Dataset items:
[Start of section]
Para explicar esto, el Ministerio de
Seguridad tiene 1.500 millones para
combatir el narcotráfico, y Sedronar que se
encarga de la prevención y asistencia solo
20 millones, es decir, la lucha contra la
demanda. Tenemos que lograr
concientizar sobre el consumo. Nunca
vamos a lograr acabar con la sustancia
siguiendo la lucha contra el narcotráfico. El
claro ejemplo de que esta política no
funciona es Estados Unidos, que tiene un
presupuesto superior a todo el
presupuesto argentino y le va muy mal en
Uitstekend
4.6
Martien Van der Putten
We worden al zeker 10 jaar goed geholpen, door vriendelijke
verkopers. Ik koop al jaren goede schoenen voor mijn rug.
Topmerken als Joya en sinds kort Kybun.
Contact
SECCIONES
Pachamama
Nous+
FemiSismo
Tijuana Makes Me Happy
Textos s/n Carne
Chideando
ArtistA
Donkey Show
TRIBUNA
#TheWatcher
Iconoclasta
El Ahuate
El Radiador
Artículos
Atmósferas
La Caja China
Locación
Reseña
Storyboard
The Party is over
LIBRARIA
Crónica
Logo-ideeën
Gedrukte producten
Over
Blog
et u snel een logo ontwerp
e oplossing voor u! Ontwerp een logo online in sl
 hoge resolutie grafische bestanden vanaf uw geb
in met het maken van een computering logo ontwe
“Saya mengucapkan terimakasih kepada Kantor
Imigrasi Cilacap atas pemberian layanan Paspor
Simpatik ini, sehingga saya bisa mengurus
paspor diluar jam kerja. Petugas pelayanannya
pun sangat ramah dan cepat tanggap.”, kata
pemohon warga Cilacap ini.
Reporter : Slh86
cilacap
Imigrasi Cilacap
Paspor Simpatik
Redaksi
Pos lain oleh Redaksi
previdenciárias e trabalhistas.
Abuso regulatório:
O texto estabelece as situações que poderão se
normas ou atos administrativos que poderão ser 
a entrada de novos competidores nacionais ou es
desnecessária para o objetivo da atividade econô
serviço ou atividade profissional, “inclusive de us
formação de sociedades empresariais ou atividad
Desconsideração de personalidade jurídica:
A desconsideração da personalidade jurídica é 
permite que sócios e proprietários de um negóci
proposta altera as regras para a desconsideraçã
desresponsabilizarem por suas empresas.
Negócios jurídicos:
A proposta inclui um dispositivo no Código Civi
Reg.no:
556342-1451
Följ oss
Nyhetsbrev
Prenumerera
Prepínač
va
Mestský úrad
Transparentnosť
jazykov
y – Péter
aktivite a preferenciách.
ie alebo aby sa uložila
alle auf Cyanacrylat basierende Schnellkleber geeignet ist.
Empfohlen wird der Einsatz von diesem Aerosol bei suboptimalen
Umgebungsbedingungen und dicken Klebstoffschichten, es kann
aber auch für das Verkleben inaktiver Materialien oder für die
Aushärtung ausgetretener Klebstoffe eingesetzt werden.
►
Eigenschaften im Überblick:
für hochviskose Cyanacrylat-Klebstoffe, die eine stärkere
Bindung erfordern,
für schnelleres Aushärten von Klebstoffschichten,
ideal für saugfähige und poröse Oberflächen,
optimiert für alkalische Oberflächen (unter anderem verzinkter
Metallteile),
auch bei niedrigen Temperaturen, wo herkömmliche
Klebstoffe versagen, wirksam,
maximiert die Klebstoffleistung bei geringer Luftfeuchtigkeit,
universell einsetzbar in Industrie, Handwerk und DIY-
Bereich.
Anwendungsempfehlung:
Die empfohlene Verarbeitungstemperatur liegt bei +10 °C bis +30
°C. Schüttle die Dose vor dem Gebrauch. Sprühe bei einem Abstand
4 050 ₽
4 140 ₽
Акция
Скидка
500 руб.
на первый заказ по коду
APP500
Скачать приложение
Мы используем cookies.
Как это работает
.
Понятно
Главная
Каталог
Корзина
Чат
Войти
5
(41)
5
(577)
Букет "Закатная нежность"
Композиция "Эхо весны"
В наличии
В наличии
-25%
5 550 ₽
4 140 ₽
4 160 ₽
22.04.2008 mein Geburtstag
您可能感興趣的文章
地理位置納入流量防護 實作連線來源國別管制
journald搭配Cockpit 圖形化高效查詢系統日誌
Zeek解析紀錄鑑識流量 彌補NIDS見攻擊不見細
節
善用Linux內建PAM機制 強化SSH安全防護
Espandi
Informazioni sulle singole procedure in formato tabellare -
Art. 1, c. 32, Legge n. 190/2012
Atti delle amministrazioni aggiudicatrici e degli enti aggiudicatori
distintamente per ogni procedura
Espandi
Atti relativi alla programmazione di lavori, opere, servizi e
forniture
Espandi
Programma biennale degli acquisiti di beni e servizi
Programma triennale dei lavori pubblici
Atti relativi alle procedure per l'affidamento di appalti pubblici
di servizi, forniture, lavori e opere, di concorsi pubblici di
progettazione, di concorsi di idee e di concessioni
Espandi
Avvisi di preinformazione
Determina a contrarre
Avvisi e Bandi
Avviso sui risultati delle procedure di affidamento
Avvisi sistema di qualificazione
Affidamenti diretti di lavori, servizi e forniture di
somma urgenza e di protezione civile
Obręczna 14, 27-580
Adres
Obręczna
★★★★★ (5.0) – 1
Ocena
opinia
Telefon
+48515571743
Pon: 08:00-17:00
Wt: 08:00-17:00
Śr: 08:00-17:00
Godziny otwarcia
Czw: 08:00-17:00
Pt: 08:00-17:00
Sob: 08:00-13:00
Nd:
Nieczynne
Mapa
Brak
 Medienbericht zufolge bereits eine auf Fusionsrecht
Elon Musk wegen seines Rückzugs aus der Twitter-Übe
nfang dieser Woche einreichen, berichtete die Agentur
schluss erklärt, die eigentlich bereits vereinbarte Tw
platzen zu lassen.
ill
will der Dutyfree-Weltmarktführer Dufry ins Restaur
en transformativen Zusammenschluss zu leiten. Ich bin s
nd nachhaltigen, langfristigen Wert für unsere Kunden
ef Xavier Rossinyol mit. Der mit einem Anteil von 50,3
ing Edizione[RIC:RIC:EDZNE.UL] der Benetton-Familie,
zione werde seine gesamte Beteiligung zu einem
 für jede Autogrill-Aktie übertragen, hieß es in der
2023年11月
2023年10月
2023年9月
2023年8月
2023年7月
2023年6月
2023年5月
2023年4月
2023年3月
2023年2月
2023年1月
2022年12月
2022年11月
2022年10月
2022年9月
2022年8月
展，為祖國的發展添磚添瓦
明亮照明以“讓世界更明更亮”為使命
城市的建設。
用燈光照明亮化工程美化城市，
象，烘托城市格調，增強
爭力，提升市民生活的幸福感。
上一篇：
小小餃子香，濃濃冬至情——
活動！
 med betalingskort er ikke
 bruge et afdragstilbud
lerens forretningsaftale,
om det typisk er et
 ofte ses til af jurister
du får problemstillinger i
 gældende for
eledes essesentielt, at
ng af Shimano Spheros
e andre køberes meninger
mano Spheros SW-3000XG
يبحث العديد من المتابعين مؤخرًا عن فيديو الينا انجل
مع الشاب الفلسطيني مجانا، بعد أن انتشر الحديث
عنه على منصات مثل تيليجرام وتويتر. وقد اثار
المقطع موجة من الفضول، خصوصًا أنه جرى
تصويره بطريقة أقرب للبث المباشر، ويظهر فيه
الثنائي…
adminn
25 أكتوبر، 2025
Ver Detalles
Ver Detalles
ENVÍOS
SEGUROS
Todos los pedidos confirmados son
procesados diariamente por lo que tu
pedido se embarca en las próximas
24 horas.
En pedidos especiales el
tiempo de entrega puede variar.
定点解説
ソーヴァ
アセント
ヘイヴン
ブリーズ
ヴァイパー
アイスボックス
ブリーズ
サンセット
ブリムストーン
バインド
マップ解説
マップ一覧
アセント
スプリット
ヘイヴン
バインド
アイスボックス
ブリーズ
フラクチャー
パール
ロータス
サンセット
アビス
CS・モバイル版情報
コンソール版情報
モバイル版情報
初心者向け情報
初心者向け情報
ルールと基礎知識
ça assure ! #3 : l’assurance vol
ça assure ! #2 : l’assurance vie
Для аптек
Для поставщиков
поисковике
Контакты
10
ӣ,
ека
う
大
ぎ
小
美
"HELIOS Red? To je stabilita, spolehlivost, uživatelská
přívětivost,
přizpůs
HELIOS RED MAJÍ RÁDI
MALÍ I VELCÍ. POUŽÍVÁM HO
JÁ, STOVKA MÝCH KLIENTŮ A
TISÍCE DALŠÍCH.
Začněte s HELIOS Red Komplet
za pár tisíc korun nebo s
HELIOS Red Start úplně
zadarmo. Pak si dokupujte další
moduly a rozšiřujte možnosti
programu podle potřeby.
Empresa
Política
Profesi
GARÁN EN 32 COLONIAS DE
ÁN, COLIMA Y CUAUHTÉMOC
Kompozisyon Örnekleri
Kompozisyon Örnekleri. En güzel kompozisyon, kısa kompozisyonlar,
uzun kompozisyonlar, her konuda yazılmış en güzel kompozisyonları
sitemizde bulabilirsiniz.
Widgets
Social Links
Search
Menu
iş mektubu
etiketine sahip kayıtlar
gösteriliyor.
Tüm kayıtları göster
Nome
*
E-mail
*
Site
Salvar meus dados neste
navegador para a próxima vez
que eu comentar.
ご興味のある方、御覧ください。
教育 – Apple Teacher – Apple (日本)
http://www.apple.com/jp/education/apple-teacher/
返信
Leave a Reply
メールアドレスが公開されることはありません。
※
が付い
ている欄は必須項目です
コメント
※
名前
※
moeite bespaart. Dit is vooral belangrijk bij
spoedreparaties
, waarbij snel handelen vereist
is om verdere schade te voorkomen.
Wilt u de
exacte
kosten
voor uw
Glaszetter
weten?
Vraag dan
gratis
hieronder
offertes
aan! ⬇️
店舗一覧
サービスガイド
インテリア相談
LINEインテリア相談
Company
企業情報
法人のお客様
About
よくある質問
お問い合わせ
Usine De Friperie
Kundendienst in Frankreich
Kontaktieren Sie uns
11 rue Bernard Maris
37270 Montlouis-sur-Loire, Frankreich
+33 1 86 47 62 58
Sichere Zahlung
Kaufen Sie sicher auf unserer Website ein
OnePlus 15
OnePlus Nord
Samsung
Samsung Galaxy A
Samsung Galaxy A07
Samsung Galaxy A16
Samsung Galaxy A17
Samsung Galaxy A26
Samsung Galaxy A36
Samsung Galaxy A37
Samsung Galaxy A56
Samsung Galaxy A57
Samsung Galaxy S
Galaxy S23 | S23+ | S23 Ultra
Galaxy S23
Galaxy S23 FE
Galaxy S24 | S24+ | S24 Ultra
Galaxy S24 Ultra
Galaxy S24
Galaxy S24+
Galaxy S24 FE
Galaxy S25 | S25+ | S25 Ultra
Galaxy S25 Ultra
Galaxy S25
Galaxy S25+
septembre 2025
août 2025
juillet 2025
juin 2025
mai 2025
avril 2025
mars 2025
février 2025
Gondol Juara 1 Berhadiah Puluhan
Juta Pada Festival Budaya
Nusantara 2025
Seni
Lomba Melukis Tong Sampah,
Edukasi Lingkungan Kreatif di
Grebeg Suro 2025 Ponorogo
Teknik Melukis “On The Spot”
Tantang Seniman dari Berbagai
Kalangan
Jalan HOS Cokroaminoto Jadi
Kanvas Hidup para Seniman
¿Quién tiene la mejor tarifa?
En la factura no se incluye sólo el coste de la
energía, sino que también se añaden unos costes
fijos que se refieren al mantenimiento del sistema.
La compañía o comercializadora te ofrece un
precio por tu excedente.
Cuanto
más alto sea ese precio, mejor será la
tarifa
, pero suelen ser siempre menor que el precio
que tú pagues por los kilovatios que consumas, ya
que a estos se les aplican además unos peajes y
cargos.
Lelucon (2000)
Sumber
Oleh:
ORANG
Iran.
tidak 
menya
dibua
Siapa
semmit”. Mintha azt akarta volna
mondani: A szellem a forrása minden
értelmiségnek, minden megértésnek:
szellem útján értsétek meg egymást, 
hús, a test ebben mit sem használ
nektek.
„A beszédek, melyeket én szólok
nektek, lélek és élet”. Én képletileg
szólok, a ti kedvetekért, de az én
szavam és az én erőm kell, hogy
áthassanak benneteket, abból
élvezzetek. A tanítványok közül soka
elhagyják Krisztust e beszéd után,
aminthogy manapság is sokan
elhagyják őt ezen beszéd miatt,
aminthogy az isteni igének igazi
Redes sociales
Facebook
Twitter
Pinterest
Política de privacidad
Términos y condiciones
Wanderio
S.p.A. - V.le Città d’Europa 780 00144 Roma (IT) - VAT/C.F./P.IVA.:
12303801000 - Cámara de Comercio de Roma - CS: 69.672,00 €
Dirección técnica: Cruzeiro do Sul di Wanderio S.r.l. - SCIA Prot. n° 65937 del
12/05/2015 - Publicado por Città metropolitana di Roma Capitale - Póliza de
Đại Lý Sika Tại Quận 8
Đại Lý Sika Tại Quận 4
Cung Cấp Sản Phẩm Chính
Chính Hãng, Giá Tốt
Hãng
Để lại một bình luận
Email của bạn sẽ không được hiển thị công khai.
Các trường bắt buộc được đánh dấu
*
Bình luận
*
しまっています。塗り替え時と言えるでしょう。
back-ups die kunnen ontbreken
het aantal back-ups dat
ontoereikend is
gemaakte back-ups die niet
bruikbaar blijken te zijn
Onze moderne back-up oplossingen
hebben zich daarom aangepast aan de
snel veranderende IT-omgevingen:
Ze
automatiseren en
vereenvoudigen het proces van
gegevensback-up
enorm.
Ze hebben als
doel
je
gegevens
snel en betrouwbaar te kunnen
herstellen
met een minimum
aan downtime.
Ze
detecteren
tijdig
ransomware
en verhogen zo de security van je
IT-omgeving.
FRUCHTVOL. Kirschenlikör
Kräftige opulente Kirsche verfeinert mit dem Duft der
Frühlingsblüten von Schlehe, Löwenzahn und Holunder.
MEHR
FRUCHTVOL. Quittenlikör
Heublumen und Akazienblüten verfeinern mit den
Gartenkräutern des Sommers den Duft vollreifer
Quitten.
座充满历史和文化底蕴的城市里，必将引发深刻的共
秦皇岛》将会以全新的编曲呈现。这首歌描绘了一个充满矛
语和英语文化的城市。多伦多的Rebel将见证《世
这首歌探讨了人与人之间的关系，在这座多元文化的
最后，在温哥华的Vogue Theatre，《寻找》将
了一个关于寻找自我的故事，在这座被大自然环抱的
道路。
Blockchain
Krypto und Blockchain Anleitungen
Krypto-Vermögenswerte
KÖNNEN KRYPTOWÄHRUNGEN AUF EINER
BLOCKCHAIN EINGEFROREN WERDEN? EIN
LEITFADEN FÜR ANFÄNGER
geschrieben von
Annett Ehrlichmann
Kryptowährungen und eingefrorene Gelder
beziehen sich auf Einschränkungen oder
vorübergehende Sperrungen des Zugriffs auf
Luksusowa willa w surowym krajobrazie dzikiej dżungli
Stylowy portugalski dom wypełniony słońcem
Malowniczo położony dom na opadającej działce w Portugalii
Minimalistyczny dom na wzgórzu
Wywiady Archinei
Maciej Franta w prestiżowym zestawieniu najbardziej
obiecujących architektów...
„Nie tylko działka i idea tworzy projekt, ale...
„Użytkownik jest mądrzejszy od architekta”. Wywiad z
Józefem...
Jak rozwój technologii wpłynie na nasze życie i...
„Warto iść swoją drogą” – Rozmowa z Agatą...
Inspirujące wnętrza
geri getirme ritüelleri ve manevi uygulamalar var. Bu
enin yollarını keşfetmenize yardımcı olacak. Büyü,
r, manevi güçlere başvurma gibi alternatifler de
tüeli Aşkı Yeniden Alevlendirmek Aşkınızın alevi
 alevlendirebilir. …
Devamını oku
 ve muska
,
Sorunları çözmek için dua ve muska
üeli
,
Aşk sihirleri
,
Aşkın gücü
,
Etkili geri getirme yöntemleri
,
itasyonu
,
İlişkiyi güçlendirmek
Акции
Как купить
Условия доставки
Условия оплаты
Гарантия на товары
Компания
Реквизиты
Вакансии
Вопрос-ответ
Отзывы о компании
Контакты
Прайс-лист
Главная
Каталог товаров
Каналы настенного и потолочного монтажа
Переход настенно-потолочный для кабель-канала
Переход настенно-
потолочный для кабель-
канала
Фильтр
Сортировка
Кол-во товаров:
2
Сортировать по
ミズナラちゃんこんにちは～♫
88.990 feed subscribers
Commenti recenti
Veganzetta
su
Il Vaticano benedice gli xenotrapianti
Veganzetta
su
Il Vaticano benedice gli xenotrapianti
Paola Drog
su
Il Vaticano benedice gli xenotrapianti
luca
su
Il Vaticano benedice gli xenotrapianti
[End of section]
Work required: When you reach the line that contains "claro ejemplo de que esta política no", stop; that line and every line before it, from the very first line of the data, should be restated word for word.

Answer for the task:
Para explicar esto, el Ministerio de
Seguridad tiene 1.500 millones para
combatir el narcotráfico, y Sedronar que se
encarga de la prevención y asistencia solo
20 millones, es decir, la lucha contra la
demanda. Tenemos que lograr
concientizar sobre el consumo. Nunca
vamos a lograr acabar con la sustancia
siguiendo la lucha contra el narcotráfico. El
claro ejemplo de que esta política no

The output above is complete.